[Start of Attachment]
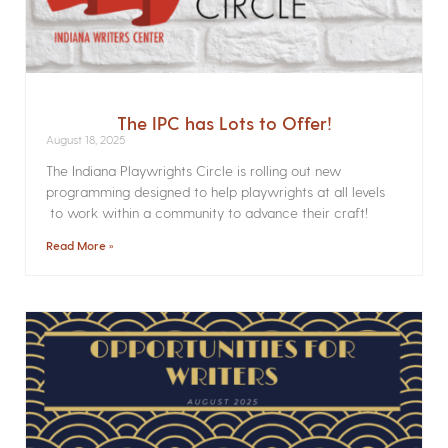
The IPC has Lots to Offer!
August 18, 2025
The Indiana Playwrights Circle is rolling out new
programming designed to help playwrights at all levels
to work within a community to advance their craft!
Read More »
[End of Attachment]
**Problem to work on**
The result should be the material above, unchanged and free of pictures; please print it.

**Response to the task**
The IPC has Lots to Offer!
August 18, 2025
The Indiana Playwrights Circle is rolling out new
programming designed to help playwrights at all levels
to work within a community to advance their craft!
Read More »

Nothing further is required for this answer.